Search-and-rescue (SAR) tests from DJI have found that a properly equipped unmanned aircraft system (UAS) can find a missing person in a one-square-kilometer area within 20 minutes – which is 80% faster than traditional methods, according to Romeo Durscher, DJI’s director of education, who discussed these preliminary findings at the InterDrone conference in Las Vegas this week.
In conjunction with the European Emergency Number Association (EENA), DJI’s research with Ireland’s Donegal Mountain Search and Rescue found that while a five-person rescue team needs two hours on average to find a victim in one square kilometer, a UAS can not only find that victim in 20 minutes, but can take additional active steps to achieve a successful rescue.

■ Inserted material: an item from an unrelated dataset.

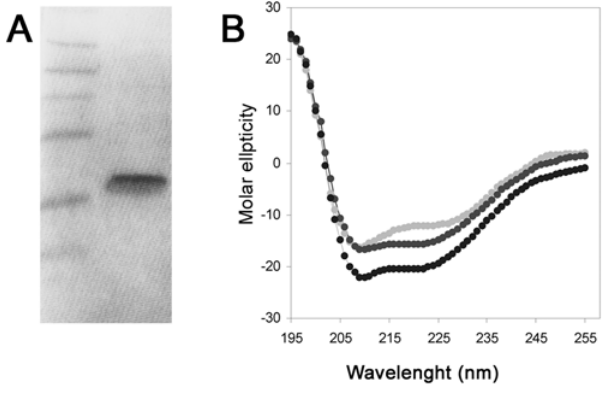
Figure 2. Circular dichroism of CIII. ( A ) 200 pmol of purified His 6 -CIII (right lane) were loaded on 4–12% NuPAGE (invitrogen) and visualized by Coomassie staining. On the left lane protein size marker was loaded (sizes 49, 38, 28, 14, 6 and 3 kDa). ( B ) The Circular dichroism spectrum (wavelengths 195–255 nm) of the purified His 6 -CIII at 3.5 m M (light gray), 27 m M (dark gray) and 40 m M (black).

“As we study the search-and-rescue process, we realize that finding a victim in rough terrain is just the first part of the process,” Durscher said. “A drone also must be able to transmit images and GPS coordinates to other searchers and commanders as part of a coordinated software solution, deliver small rescue payloads to a victim and serve as a beacon to guide rescuers to the right spot. Drones are already being used to save lives around the world, but we believe working with experienced emergency responders is the right way to develop a strategic approach that will maximize their capabilities.”
DJI says it is developing controlled test methodologies to continue collecting rigorous data on how drones can save lives in firefighting, SAR and other forms of emergency response, as well as better protect personnel. DJI and research and development firm Black Channel recently led a field study of drone rescue technology in extreme altitudes and weather conditions on the Adamello Glacier in Italy’s Dolomite mountains.
“I do think that the drones can improve search techniques,” said Joe Eyerman, co-director of Black Channel, which applies scientific methods to the evaluation of unmanned aircraft to medical missions, including search and rescue, emergency response and data collection. “If we can resolve some of the minor challenges we had on this study, we would be able to give them to members of the search community right away, and they could begin making the mountains a safer place.”
The project used the DroneDeploy application and included the following steps:
- Taking images from the drones and creating mosaic maps for SAR teams to select search trajectories and prioritize possible victim locations;
- Mapping to identify changes in environmental conditions that may increase risk to the search teams, including heavily forested mountain areas;
- Training local youth and mountaineers about the fundamentals of drone aviation, engineering and basic experimental design and statistics; and
- Enhancing glacier environmental studies through aerial data collection.
“We are helping the next generation become tomorrow’s leaders in safe mountaineering and first response,” said Durscher. “Enabling them to develop proper drone technology integration for the safety of thousands of visitors to the mountain range each year allows them to stay and work in their local community.”